You’ve finished the story you’ve been working on for months and months. Re-read it twenty times, put it through your spelling and grammar programs and even let a  friend or two read it. A back cover synopsis now has to be written. Only a few paragraphs but for some of us that can take a few days.  (I think the next time I am going to write this first and then see how close it comes to the finished product).  But then—-

You have to pick a cover. I have had several books out there and they have gone absolutely nowhere. I don’t think they were bad, but they did have boring covers.  With the Cozy books we have an editor who takes care of that sort of thing. She picks a few and sends them to us to choose the final one and when we agree it’s a done deal. I love her for this alone.

I don’t have that luxury with my self-published books and I can’t stop writing them. I think they are getting better and I love the writing part. But I have decided that I need better covers and that means actually paying money for one.  That means I will have to take a gamble and actually sell so many books at x amount to make the y amount I spent equal to my bottom line z even before I make any money to blow on a pedicure. (High finance has always intrigued me.)

So I am looking at a cover that has either a scantily clad couple or a guy half naked with great abs and maybe a loose tie around his neck or just tight jeans. Whatever. I think this is what really sells books today.  The promise of totally naked guys.  And I am talking adult romance books here so all the naked bits are a given.  And it’s not like I’m ready to hit the publish key. It will be after the first of the year.
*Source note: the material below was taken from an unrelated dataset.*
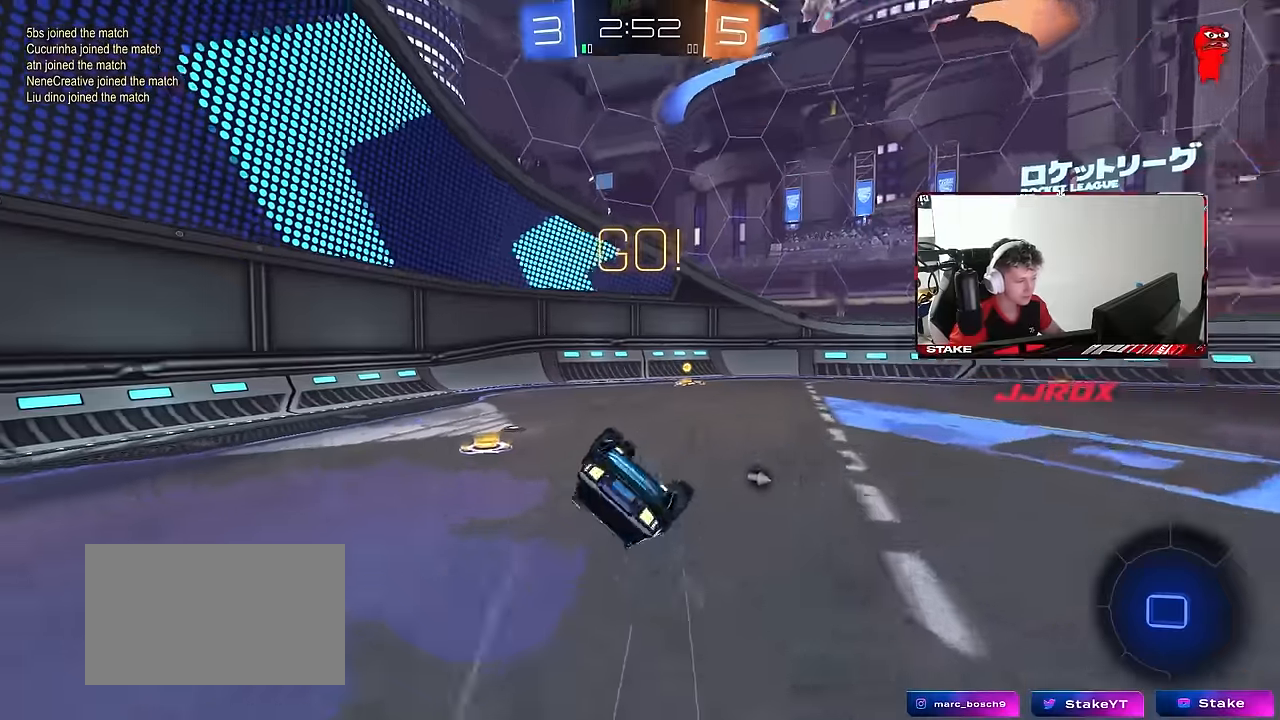
{"keys": ["d"], "mouse": [], "mouse_move": "still", "events": [[100, "s", "down"], [284, "space", "down"], [384, "d", "down"], [434, "a", "up"], [434, "shift", "up"], [434, "space", "up"], [467, "s", "up"]]}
And I’m not really sure I am grousing about any of this. It is a process after all, and one I guess I like or I wouldn’t be doing it. I guess self publishing is a lot like real life. Looking for the right half-naked guy for the cover of your book is a lot like looking for the right half-naked guy period.  Sometimes you get lucky and sometimes you don’t. The point is you keep on looking.  And writing. And self-publishing.